**EXCERPT**

"""

Earlier today Archimedes IP  published one of my articles on IP Strategies for high-growth markets, which I based around Nest Labs as a case study.

Why is this topic important to high-growth technology ventures?  Because Nest Labs’s demonstrates why active attention and refinement of an IP strategy within high-growth markets is critical: Within the span of four short years a new billion dollar market was born; litigation by a market incumbent was launched to block the first movers from Nest; key IP acquisition and defensive licensing deals were arranged, and fast-followers launched competing products.  From the IP-lifecycle perspective, four years is an incredibly short time, often not enough to generate legally enforceable IP protection. As a result even a delay by a few months of IP planning and execution will increase the risk and challenges of an entrant in this new market.

Below is a piece of the introduction, with the full article posted on the Archimedes IP Forum Blog. My thanks to Tom Ewing for both editing my draft, and contributing to the final copy.

"""

(Some rows)

"""

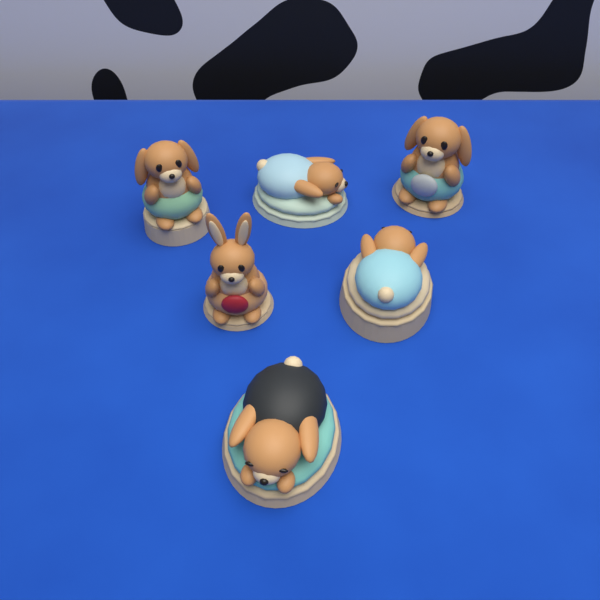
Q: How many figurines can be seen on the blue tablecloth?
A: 6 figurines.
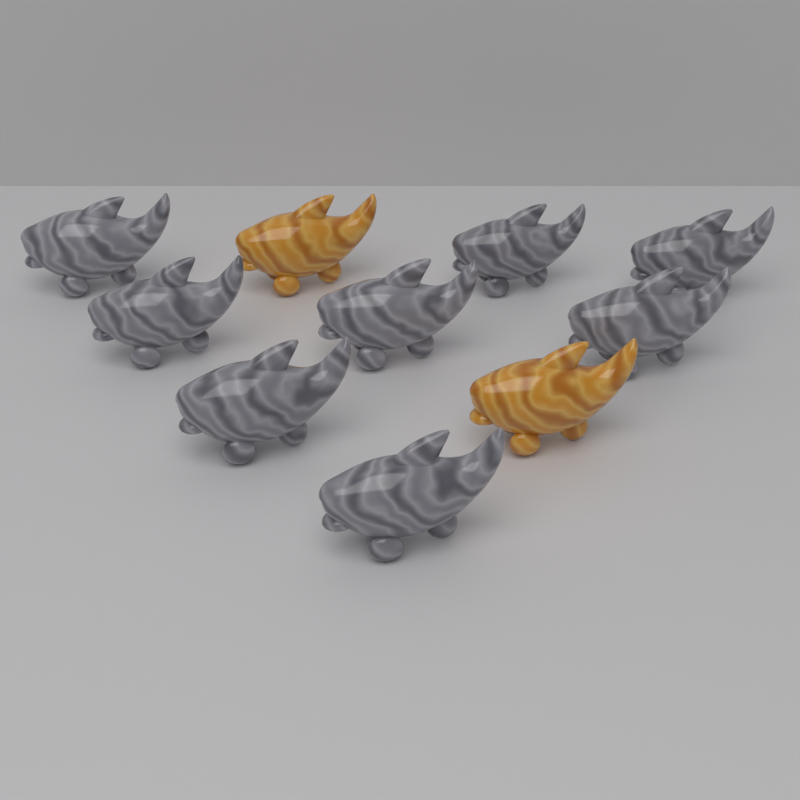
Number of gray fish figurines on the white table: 8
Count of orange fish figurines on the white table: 2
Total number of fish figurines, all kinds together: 10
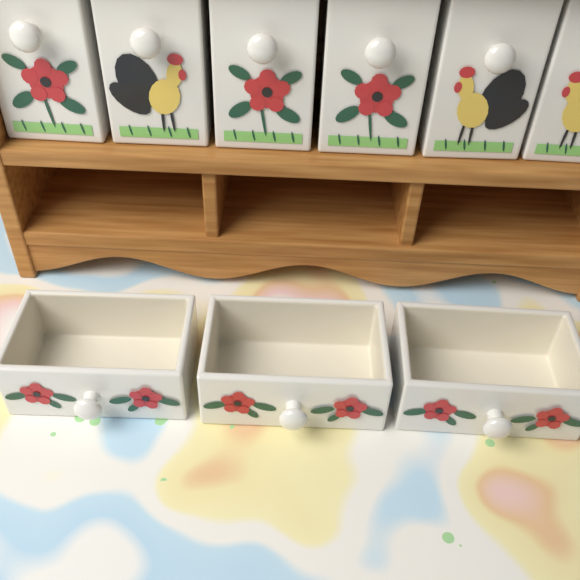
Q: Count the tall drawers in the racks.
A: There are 6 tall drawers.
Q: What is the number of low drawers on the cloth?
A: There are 3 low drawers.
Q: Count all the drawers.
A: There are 9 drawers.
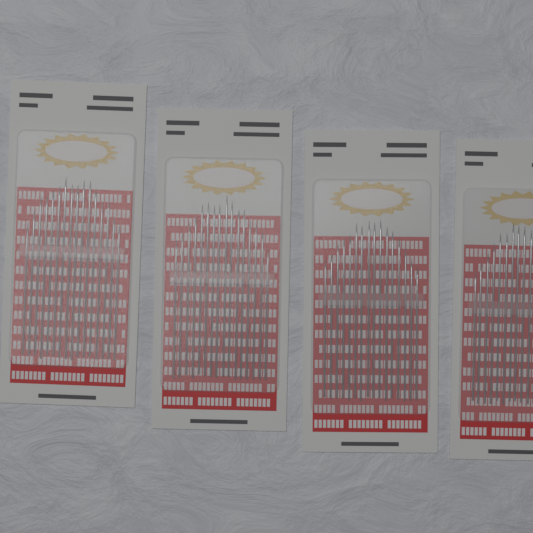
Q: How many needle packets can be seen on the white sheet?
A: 4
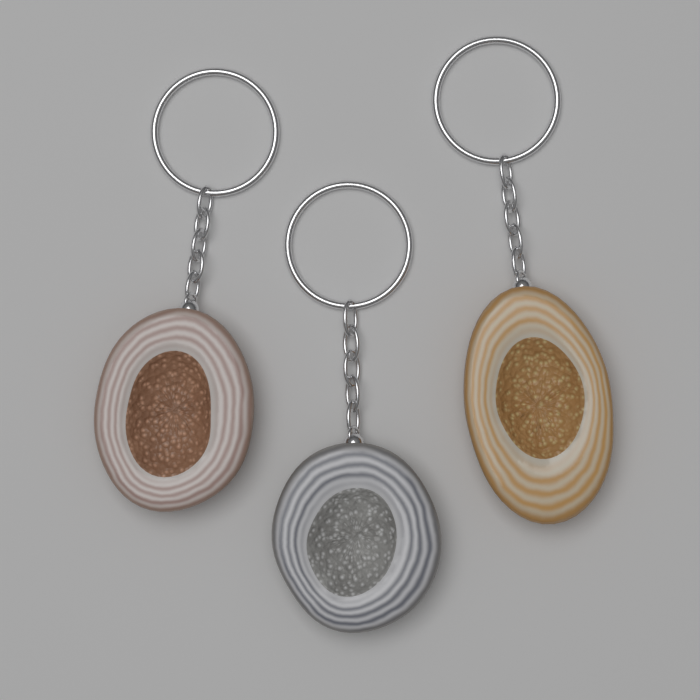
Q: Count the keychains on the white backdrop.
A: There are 3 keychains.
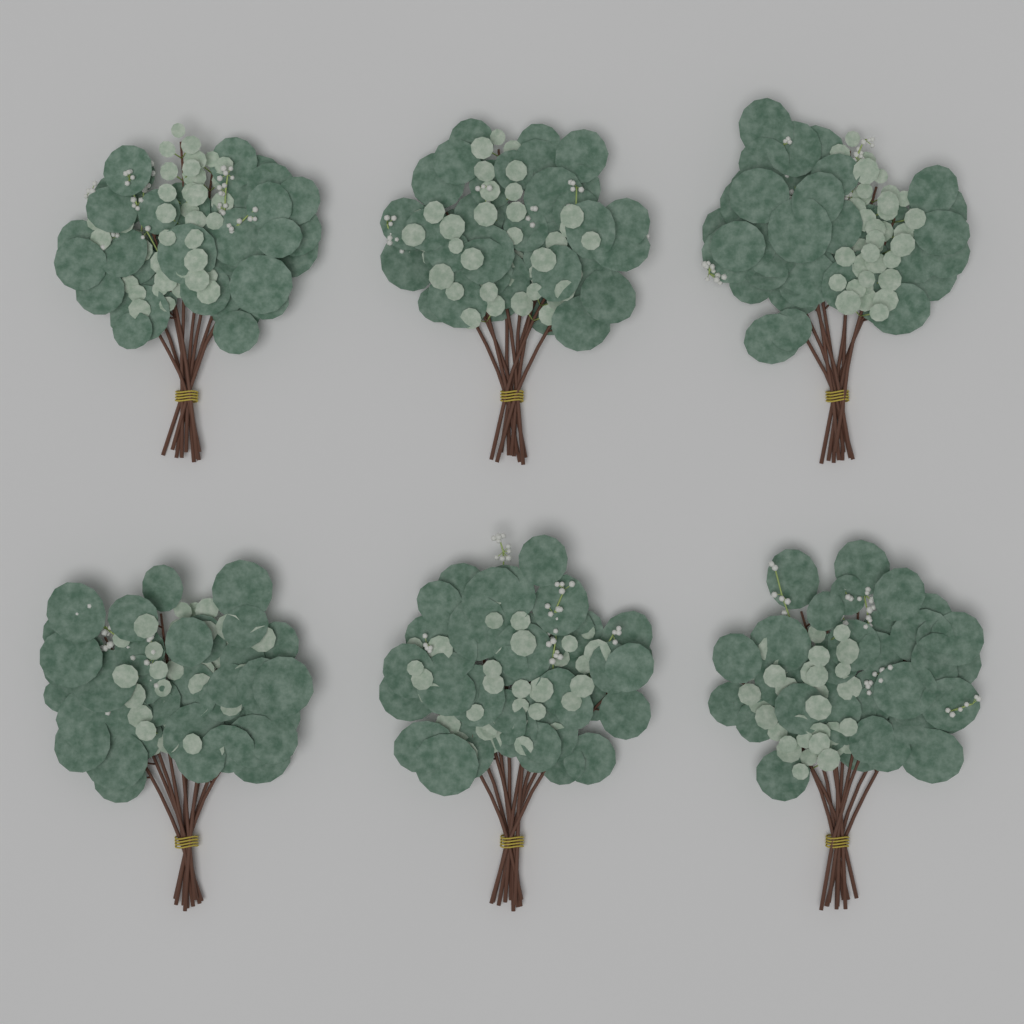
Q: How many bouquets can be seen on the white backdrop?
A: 6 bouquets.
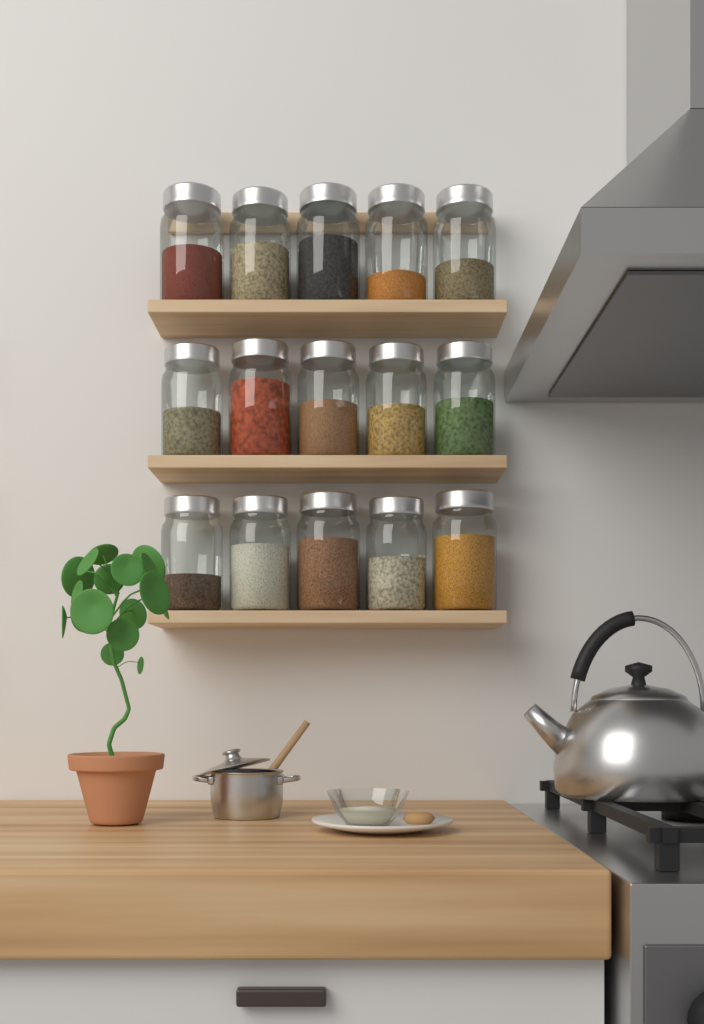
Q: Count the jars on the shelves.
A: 15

"""

**WHAT TO DO**
• a. In the passage about IP strategy and Nest Labs, how many years did it take for a new billion dollar market to be born?
• b. Continue the passage about IP strategy and Nest Labs, picking up after its last sentence.

**PER-TASK OUTPUTS**
• a. Four years.

• b.
Why High Growth Markets need an Evolution in IP Strategies (Part 1):

A successful corporate intellectual property (IP) strategy must account for the pace, style and strategy of key competitors – it is simply not enough to plan and execute an IP strategy based solely on the direction of your business.

This fact of life is especially true for companies operating in high-growth markets where it is even more critical that an evolution and refinement of strategy needs to happen at least on an annual basis if not quarterly or even monthly.

Nest Labs offers a valuable case study on both how and why a strategic IP position needs to shift as competitor’s tactics are unveiled.  From Nest’s experiences, we find three fundamental lessons in developing a successful corporate IP strategy:

  1. IP is the long game, so keep strategic options open.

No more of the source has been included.